### [CONSIGNA]
Reproduce el material completo, línea por línea y sin ningún cambio.

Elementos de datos
^^^^^^^^^^^^^^^^

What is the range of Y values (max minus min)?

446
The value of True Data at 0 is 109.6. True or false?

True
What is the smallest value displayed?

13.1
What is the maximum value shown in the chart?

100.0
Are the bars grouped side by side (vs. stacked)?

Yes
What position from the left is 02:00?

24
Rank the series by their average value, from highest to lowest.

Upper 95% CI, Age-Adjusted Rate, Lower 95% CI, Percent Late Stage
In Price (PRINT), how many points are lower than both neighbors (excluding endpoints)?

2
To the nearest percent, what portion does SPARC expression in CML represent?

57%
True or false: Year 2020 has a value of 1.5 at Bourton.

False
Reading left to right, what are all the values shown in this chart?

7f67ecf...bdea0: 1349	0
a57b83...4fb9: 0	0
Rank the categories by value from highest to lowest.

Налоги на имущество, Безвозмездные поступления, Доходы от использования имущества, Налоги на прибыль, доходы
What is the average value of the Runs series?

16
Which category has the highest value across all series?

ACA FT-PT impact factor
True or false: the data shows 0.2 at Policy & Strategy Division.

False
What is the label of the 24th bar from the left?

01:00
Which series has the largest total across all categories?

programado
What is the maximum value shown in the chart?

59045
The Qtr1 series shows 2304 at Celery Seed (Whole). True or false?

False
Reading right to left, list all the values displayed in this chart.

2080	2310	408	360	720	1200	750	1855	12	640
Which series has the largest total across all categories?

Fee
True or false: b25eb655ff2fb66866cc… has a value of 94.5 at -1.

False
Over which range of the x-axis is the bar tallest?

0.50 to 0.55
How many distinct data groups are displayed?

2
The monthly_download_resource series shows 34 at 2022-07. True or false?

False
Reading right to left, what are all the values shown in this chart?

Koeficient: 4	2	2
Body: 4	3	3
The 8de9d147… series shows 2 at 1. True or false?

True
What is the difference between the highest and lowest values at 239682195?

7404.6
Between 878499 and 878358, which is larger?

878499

^^^^^^^^^^^^^^^^

### [RESPUESTA]
What is the range of Y values (max minus min)?

446
The value of True Data at 0 is 109.6. True or false?

True
What is the smallest value displayed?

13.1
What is the maximum value shown in the chart?

100.0
Are the bars grouped side by side (vs. stacked)?

Yes
What position from the left is 02:00?

24
Rank the series by their average value, from highest to lowest.

Upper 95% CI, Age-Adjusted Rate, Lower 95% CI, Percent Late Stage
In Price (PRINT), how many points are lower than both neighbors (excluding endpoints)?

2
To the nearest percent, what portion does SPARC expression in CML represent?

57%
True or false: Year 2020 has a value of 1.5 at Bourton.

False
Reading left to right, what are all the values shown in this chart?

7f67ecf...bdea0: 1349	0
a57b83...4fb9: 0	0
Rank the categories by value from highest to lowest.

Налоги на имущество, Безвозмездные поступления, Доходы от использования имущества, Налоги на прибыль, доходы
What is the average value of the Runs series?

16
Which category has the highest value across all series?

ACA FT-PT impact factor
True or false: the data shows 0.2 at Policy & Strategy Division.

False
What is the label of the 24th bar from the left?

01:00
Which series has the largest total across all categories?

programado
What is the maximum value shown in the chart?

59045
The Qtr1 series shows 2304 at Celery Seed (Whole). True or false?

False
Reading right to left, list all the values displayed in this chart.

2080	2310	408	360	720	1200	750	1855	12	640
Which series has the largest total across all categories?

Fee
True or false: b25eb655ff2fb66866cc… has a value of 94.5 at -1.

False
Over which range of the x-axis is the bar tallest?

0.50 to 0.55
How many distinct data groups are displayed?

2
The monthly_download_resource series shows 34 at 2022-07. True or false?

False
Reading right to left, what are all the values shown in this chart?

Koeficient: 4	2	2
Body: 4	3	3
The 8de9d147… series shows 2 at 1. True or false?

True
What is the difference between the highest and lowest values at 239682195?

7404.6
Between 878499 and 878358, which is larger?

878499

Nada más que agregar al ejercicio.